▸ **REQUIRED WORK**:
(A) Reproduce word for word the part of the Valentine's Day post between "Out and about" and "Or he will:)", inclusive.
(B) Answer these questions using the Valentine's Day post:
(i) What kind of day does the writer call V-Day?
(ii) Who is the writer thankful to have in their life?
(iii) What does the writer plan to open tomorrow along with cooking a special meal?
(C) Keep writing the Valentine's Day post, picking up after its last sentence.

▸ **SOURCE PASSAGE**:
____

Out and about today there was so much traffic and crowds everywhere, people rushing about, trying to find just the right gift, the right outfit to wear, the perfect perfume, the ideal meal, that would help them find love or prove their love. V-Day is really a horrible day. It puts so much pressure on people to perform, standards to live up to. And for the people who are alone, either by choice or circumstance, everywhere they look they are reminded of their solitude. I was one of them until I met my husband. I’m thankful I have him in my life. I’m thankful that we aren’t hung up on silly commercial holidays. That doesn’t mean I won’t cook him a special meal tomorrow, and open a bottle of slightly better red than we’re used to. Maybe….I’ll even get lucky. Or he will:)

____

▸ **ENTRIES SUPPLIED**:
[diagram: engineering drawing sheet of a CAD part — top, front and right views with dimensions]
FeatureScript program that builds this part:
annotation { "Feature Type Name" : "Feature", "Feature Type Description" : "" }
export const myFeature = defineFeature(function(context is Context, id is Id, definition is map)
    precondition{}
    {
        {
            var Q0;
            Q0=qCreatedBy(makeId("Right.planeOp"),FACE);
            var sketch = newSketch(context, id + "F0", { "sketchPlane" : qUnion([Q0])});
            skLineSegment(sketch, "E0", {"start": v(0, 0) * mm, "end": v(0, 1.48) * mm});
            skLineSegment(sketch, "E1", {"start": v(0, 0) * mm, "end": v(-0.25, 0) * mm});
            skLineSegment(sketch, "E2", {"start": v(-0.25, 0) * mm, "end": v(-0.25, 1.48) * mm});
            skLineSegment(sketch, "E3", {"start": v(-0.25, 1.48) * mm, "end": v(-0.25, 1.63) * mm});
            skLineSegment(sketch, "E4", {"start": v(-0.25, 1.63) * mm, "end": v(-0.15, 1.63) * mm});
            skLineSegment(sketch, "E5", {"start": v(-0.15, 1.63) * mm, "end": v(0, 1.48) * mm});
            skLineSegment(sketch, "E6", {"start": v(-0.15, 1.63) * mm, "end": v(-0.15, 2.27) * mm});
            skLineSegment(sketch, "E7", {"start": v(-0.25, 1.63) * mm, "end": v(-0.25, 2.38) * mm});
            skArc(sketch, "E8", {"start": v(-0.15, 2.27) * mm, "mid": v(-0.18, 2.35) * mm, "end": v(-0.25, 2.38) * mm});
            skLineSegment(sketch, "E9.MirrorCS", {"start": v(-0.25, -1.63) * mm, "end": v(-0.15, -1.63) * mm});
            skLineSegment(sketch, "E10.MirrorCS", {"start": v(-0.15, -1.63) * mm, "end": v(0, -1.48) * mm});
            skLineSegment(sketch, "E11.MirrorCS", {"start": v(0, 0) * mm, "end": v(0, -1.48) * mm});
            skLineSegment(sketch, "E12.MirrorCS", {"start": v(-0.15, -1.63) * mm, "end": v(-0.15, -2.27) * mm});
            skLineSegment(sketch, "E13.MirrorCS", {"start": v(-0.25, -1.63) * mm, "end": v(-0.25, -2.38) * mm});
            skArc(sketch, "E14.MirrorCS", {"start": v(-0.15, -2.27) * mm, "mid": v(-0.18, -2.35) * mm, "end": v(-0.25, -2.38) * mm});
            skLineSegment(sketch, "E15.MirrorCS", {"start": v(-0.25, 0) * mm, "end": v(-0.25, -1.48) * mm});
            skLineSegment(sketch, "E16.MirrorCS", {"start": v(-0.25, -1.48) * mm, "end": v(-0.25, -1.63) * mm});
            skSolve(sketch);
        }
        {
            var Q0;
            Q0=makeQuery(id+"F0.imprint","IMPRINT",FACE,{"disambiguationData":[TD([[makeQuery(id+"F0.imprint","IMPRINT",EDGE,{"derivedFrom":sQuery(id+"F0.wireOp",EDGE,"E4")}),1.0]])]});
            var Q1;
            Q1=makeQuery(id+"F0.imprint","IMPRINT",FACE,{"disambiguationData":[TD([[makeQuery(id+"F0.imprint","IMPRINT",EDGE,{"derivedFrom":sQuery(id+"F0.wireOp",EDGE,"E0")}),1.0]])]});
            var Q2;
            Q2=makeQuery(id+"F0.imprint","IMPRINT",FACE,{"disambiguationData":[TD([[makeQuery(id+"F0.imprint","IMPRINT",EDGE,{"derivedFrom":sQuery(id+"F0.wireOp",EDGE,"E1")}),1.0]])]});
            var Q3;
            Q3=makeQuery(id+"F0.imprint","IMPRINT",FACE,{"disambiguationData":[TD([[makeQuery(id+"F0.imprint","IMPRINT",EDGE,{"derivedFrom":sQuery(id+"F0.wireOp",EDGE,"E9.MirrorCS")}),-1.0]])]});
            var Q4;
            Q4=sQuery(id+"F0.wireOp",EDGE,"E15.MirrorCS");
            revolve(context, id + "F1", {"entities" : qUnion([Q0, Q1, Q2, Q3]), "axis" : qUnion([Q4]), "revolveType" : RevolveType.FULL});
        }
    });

____

▸ **ANSWERS FOR EACH ITEM**:
(A)
Out and about today there was so much traffic and crowds everywhere, people rushing about, trying to find just the right gift, the right outfit to wear, the perfect perfume, the ideal meal, that would help them find love or prove their love. V-Day is really a horrible day. It puts so much pressure on people to perform, standards to live up to. And for the people who are alone, either by choice or circumstance, everywhere they look they are reminded of their solitude. I was one of them until I met my husband. I’m thankful I have him in my life. I’m thankful that we aren’t hung up on silly commercial holidays. That doesn’t mean I won’t cook him a special meal tomorrow, and open a bottle of slightly better red than we’re used to. Maybe….I’ll even get lucky. Or he will:)

(B)
(i) A really horrible day.
(ii) The writer's husband.
(iii) A bottle of slightly better red than they're used to.

(C)
I am just so pleased with myself! I was reading one of my favorite blogs, Design*Sponge and I found Desiree’s, of desiree haigh photography, instructions for this great faux Hermes key fob. I saw it and remembered that I had this tacky purple velvet skirt I had found at a thrift store. I trekked down to the basement and dug it out, then rooted through drawers to find abandoned key rings. Once again I reap the rewards of my pack rattery. I think it made for some very fab fobbery! This is a great key chain because it’s big enough to find in your purse, but is light so won’t weigh down the starter on the car. I learned the importance of that from my car expert son. I’m going to save one of these for myself, and gift the others to some faraway friends. I’ll stop making up words now. Go check out all the great DIY projects at Design*Sponge.
I think my obsession with birds is crossing over with my love of mid-century modern design. I’ve been playing with some ideas in my head about paintings I want to do, inspired by mid-century graphics. Some of it slipped out onto this bird drawing:)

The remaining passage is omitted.